SUPPLIED RECORDS ::
▬▬▬▬▬▬▬▬▬▬

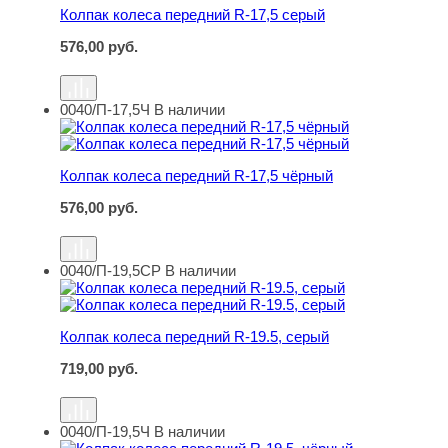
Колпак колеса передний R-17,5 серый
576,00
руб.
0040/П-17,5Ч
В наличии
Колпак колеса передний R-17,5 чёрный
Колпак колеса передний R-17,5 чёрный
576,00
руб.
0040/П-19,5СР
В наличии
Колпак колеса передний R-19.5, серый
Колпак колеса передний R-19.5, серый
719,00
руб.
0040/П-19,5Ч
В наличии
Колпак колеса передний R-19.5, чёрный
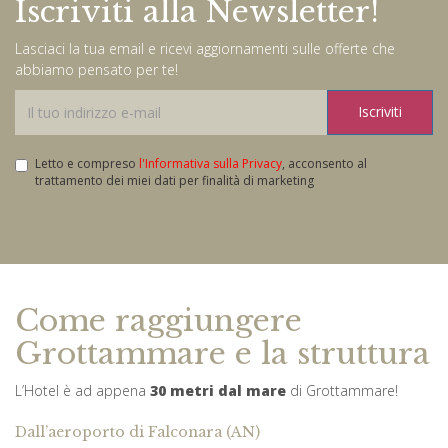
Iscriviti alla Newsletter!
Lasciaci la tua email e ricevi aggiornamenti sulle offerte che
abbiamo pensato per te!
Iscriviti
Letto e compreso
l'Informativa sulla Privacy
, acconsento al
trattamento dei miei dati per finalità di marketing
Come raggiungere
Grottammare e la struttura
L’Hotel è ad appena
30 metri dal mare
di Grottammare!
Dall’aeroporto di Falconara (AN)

▬▬▬▬▬▬▬▬▬▬

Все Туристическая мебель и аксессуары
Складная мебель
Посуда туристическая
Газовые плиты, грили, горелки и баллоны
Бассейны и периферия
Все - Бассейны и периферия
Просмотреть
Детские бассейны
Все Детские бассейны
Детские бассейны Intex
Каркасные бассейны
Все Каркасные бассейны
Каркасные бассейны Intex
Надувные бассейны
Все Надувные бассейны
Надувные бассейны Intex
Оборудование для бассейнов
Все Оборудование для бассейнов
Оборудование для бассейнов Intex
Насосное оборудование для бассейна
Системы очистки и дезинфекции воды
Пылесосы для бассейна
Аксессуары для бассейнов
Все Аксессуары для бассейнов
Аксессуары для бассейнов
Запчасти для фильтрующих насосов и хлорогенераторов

▬▬▬▬▬▬▬▬▬▬

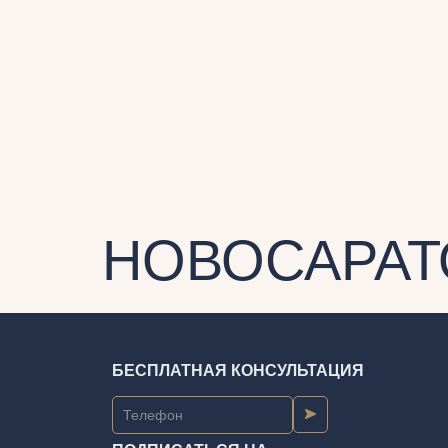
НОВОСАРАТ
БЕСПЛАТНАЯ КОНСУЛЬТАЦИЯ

▬▬▬▬▬▬▬▬▬▬

WHAT THE TASK ASKS :: Give again, word for word, every line of the listing above from the one with "Газовые плиты, грили, горелки и баллоны" to the one with "Запчасти для фильтрующих", both inclusive, and nothing beyond them.

YOUR SOLUTION ::
Газовые плиты, грили, горелки и баллоны
Бассейны и периферия
Все - Бассейны и периферия
Просмотреть
Детские бассейны
Все Детские бассейны
Детские бассейны Intex
Каркасные бассейны
Все Каркасные бассейны
Каркасные бассейны Intex
Надувные бассейны
Все Надувные бассейны
Надувные бассейны Intex
Оборудование для бассейнов
Все Оборудование для бассейнов
Оборудование для бассейнов Intex
Насосное оборудование для бассейна
Системы очистки и дезинфекции воды
Пылесосы для бассейна
Аксессуары для бассейнов
Все Аксессуары для бассейнов
Аксессуары для бассейнов
Запчасти для фильтрующих насосов и хлорогенераторов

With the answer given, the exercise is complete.